(Provided entries Opens)

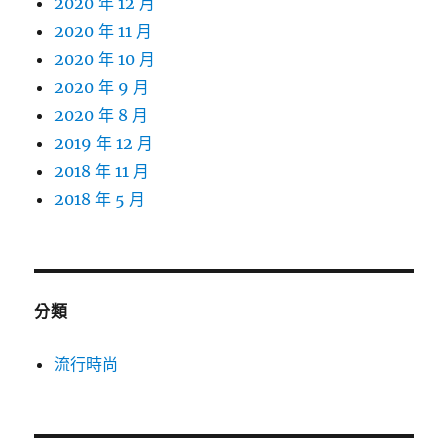
2020 年 12 月
2020 年 11 月
2020 年 10 月
2020 年 9 月
2020 年 8 月
2019 年 12 月
2018 年 11 月
2018 年 5 月
分類
流行時尚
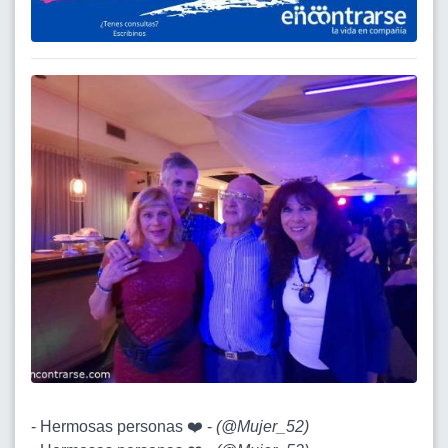
- Hermosas personas ❤️ -
(
@Mujer_52
)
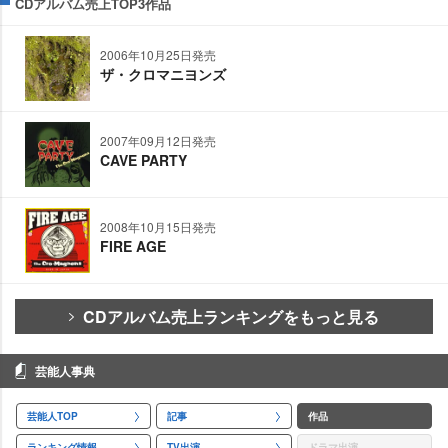
CDアルバム売上TOP3作品
2006年10月25日発売
ザ・クロマニヨンズ
2007年09月12日発売
CAVE PARTY
2008年10月15日発売
FIRE AGE
CDアルバム売上ランキングをもっと見る
芸能人事典
芸能人TOP
記事
作品
ランキング情報
TV出演
ドラマ出演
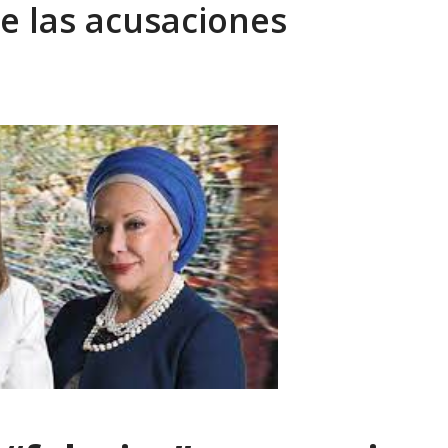
e las acusaciones
eón R
AGOSTO 8, 2026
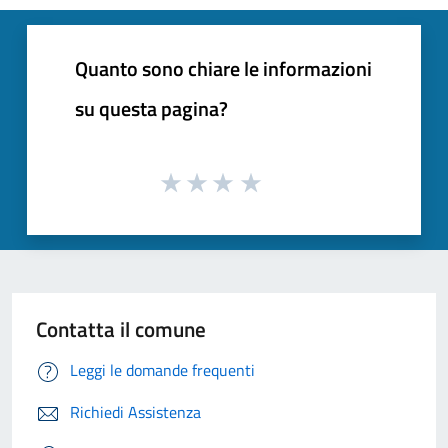
Quanto sono chiare le informazioni
su questa pagina?
Contatta il comune
Leggi le domande frequenti
Richiedi Assistenza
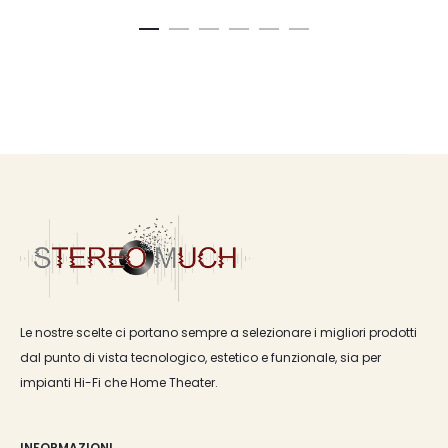
Le nostre scelte ci portano sempre a selezionare i migliori prodotti
dal punto di vista tecnologico, estetico e funzionale, sia per
impianti Hi-Fi che Home Theater.
INFORMAZIONI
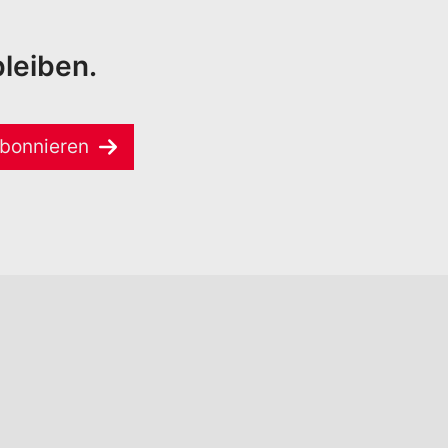
leiben.
bonnieren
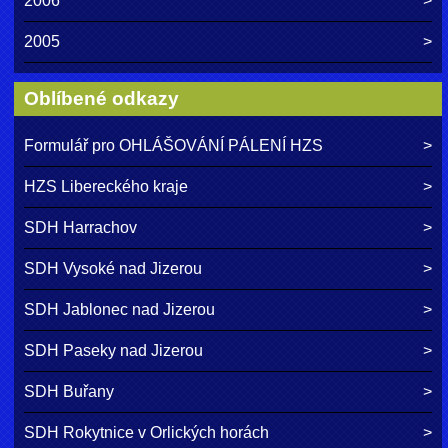
2006
2005
Oblíbené odkazy
Formulář pro OHLÁŠOVÁNÍ PÁLENÍ HZS
HZS Libereckého kraje
SDH Harrachov
SDH Vysoké nad Jizerou
SDH Jablonec nad Jizerou
SDH Paseky nad Jizerou
SDH Buřany
SDH Rokytnice v Orlických horách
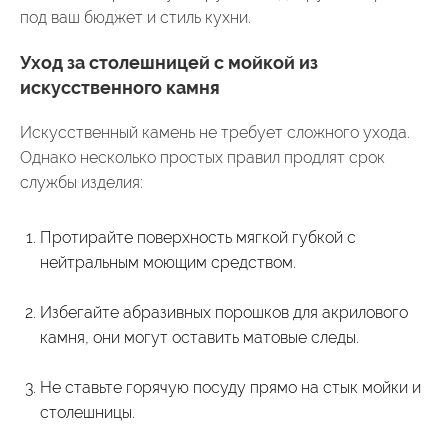
под ваш бюджет и стиль кухни.
Уход за столешницей с мойкой из
искусственного камня
Искусственный камень не требует сложного ухода.
Однако несколько простых правил продлят срок
службы изделия:
Протирайте поверхность мягкой губкой с
нейтральным моющим средством.
Избегайте абразивных порошков для акрилового
камня, они могут оставить матовые следы.
Не ставьте горячую посуду прямо на стык мойки и
столешницы.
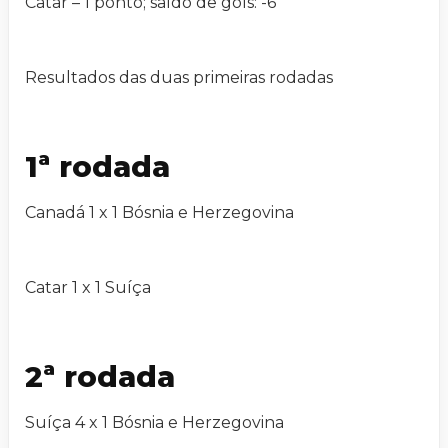
Catar – 1 ponto; saldo de gols: -6
Resultados das duas primeiras rodadas
1ª rodada
Canadá 1 x 1 Bósnia e Herzegovina
Catar 1 x 1 Suíça
2ª rodada
Suíça 4 x 1 Bósnia e Herzegovina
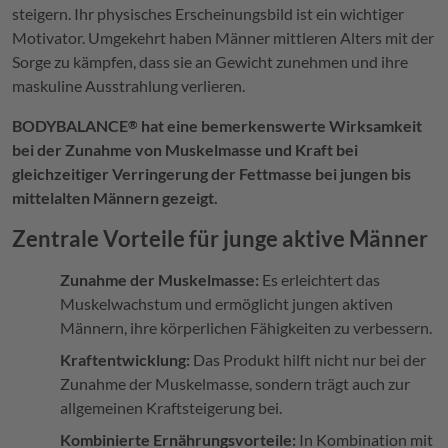
steigern. Ihr physisches Erscheinungsbild ist ein wichtiger
Motivator. Umgekehrt haben Männer mittleren Alters mit der
Sorge zu kämpfen, dass sie an Gewicht zunehmen und ihre
maskuline Ausstrahlung verlieren.
BODYBALANCE
hat eine bemerkenswerte Wirksamkeit
®
bei der Zunahme von Muskelmasse und Kraft bei
gleichzeitiger Verringerung der Fettmasse bei jungen bis
mittelalten Männern gezeigt.
Zentrale Vorteile für junge aktive Männer
Zunahme der Muskelmasse:
Es erleichtert das
Muskelwachstum und ermöglicht jungen aktiven
Männern, ihre körperlichen Fähigkeiten zu verbessern.
Kraftentwicklung:
Das Produkt hilft nicht nur bei der
Zunahme der Muskelmasse, sondern trägt auch zur
allgemeinen Kraftsteigerung bei.
Kombinierte Ernährungsvorteile:
In Kombination mit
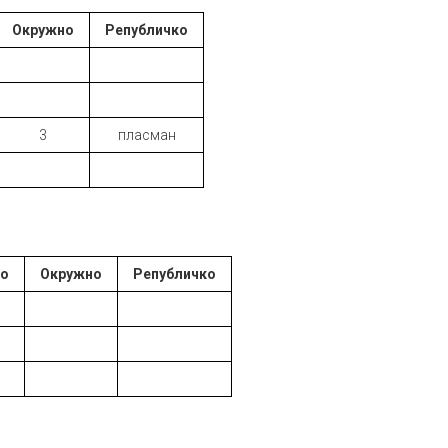
Окружно
Републичко
3
пласман
ко
Окружно
Републичко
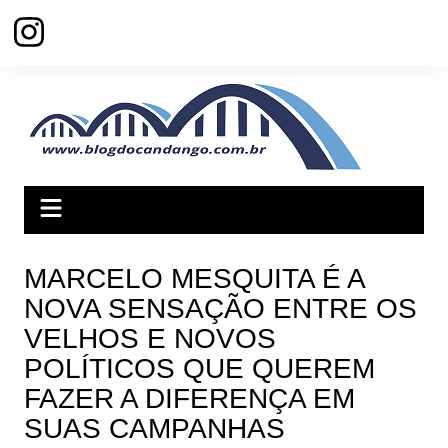
Ir
para
o
conteúdo
MARCELO MESQUITA É A
NOVA SENSAÇÃO ENTRE OS
VELHOS E NOVOS
POLÍTICOS QUE QUEREM
FAZER A DIFERENÇA EM
SUAS CAMPANHAS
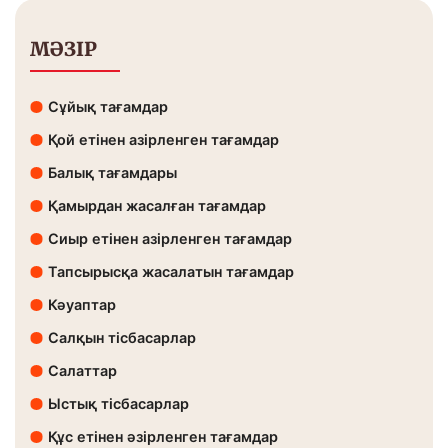
МӘЗІР
Сұйық тағамдар
Қой етінен азірленген тағамдар
Балық тағамдары
Қамырдан жасалған тағамдар
Сиыр етінен азірленген тағамдар
Тапсырысқа жасалатын тағамдар
Кәуаптар
Салқын тісбасарлар
Салаттар
Ыстық тісбасарлар
Құс етінен әзірленген тағамдар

(Provided entries Closes)

What you will do: Set down exactly, and only, the lines from the one holding "Catar 1 x 1 Suíça" to the end of the records above, leaving every picture out.

Answer to the exercise:
Catar 1 x 1 Suíça
2ª rodada
Suíça 4 x 1 Bósnia e Herzegovina
steigern. Ihr physisches Erscheinungsbild ist ein wichtiger
Motivator. Umgekehrt haben Männer mittleren Alters mit der
Sorge zu kämpfen, dass sie an Gewicht zunehmen und ihre
maskuline Ausstrahlung verlieren.
BODYBALANCE
hat eine bemerkenswerte Wirksamkeit
®
bei der Zunahme von Muskelmasse und Kraft bei
gleichzeitiger Verringerung der Fettmasse bei jungen bis
mittelalten Männern gezeigt.
Zentrale Vorteile für junge aktive Männer
Zunahme der Muskelmasse:
Es erleichtert das
Muskelwachstum und ermöglicht jungen aktiven
Männern, ihre körperlichen Fähigkeiten zu verbessern.
Kraftentwicklung:
Das Produkt hilft nicht nur bei der
Zunahme der Muskelmasse, sondern trägt auch zur
allgemeinen Kraftsteigerung bei.
Kombinierte Ernährungsvorteile:
In Kombination mit
Окружно
Републичко
3
пласман
ко
Окружно
Републичко
Ir
para
o
conteúdo
MARCELO MESQUITA É A
NOVA SENSAÇÃO ENTRE OS
VELHOS E NOVOS
POLÍTICOS QUE QUEREM
FAZER A DIFERENÇA EM
SUAS CAMPANHAS
МӘЗІР
Сұйық тағамдар
Қой етінен азірленген тағамдар
Балық тағамдары
Қамырдан жасалған тағамдар
Сиыр етінен азірленген тағамдар
Тапсырысқа жасалатын тағамдар
Кәуаптар
Салқын тісбасарлар
Салаттар
Ыстық тісбасарлар
Құс етінен әзірленген тағамдар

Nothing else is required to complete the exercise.